Authored by epastor on Sep 28 2020, 2:20 PM.

Details

Summary

MASM allows arbitrary whitespace around the Intel dot operator, especially when used for struct field lookup

Diff Detail

Event Timeline

epastor created this revision.Sep 28 2020, 2:20 PM
Herald added a project: Restricted Project. · View Herald TranscriptSep 28 2020, 2:20 PM
epastor requested review of this revision.Sep 28 2020, 2:20 PM
rnk added a comment.Sep 28 2020, 5:14 PM

This code is already so convoluted that I don't feel like I can provide very good code review for it. More tech debt can't hurt here, this codepath is already overleveraged with tech debt and needs to be rewritten. But if you want to push on through and add the functionality, it has good tests, so go for it.

llvm/lib/MC/MCParser/MasmParser.cpp
1383

Please remote the stray whitespace change.

llvm/lib/Target/X86/AsmParser/X86AsmParser.cpp
1706

My suggestion to try to simplify this code would be to use .slice to build two StringRefs, then check if they are non-empty, and unlex them if needed:

StringRef LHS = Identifer.slice(0, dotOffset);
StringRef RHS = Identifer.slice(dotOffset+1, Identifer.size());
if (LHS.empty())
  .. UnLex LHS
.. Unlex dot
if (RHS.empty())
  .. UnLex RHS

That keeps all the index math closer together, less spread out.

1707

Truly, breaking up identifiers into small chunks is the job of the lexer, but here we are anyway, breaking things up and "unlexing" them.

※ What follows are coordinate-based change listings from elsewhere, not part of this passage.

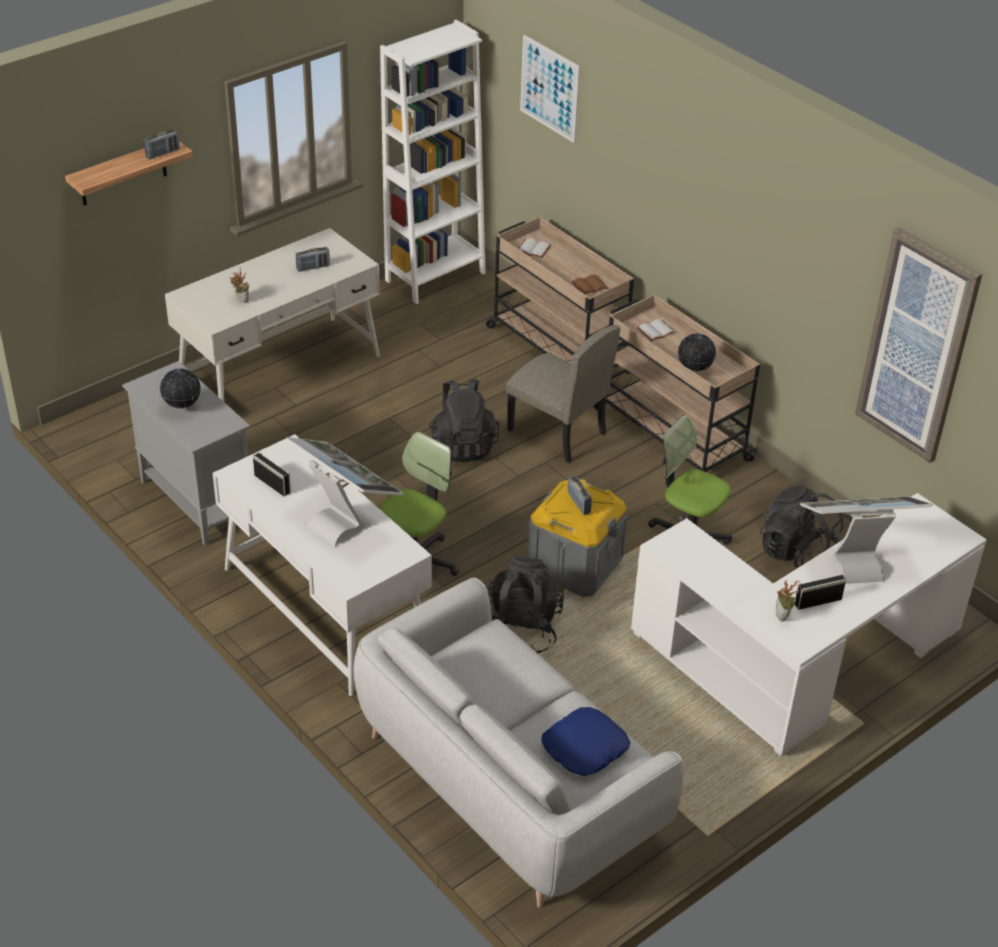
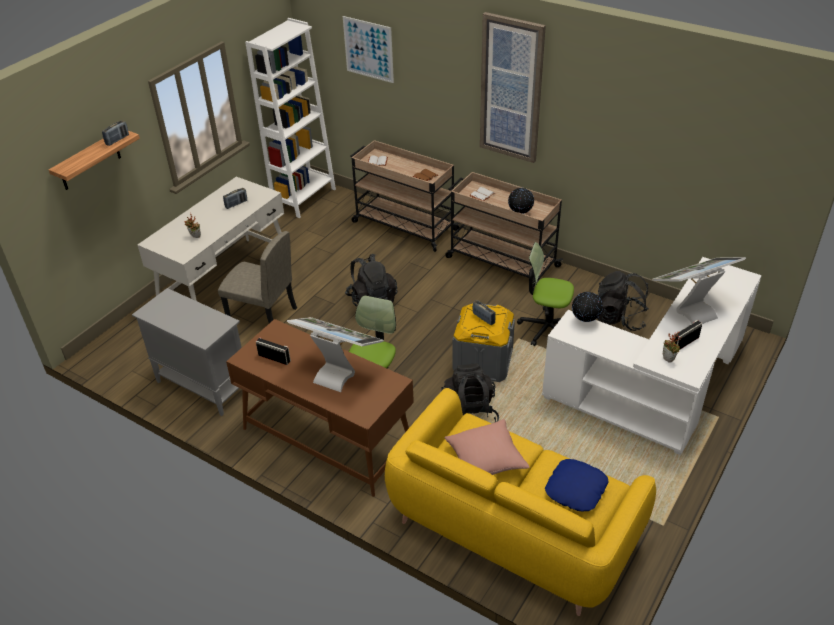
camera: 15 degrees left, 0 degrees up
globe [160,368,201,408] -> globe moved to [572,292,603,322]
white desk [213,434,432,696] -> brown desk [226,319,414,497]
grey sofa [354,578,684,908] -> yellow sofa [385,388,656,616]
beige chair [506,325,620,463] -> beige chair moved to [218,231,297,323]
picture [855,228,982,463] -> picture moved to [480,12,546,163]
none -> pink pillow [445,419,530,475]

epastor updated this revision to Diff 295070.Sep 29 2020, 11:48 AM

Clean up identifier slicing (which seems sadly necessary)

epastor marked 3 inline comments as done.Sep 29 2020, 11:49 AM
epastor added inline comments.
llvm/lib/Target/X86/AsmParser/X86AsmParser.cpp
1706

Done, thanks! (It's RHS first, since UnLex treats the lexer as a stack.)

1707

Yep. *sigh*

rnk accepted this revision.Sep 29 2020, 12:03 PM

lgtm, thanks!

This revision is now accepted and ready to land.Sep 29 2020, 12:03 PM
epastor updated this revision to Diff 295100.Sep 29 2020, 1:15 PM
epastor marked 2 inline comments as done.

Rebase on parent

This revision was automatically updated to reflect the committed changes.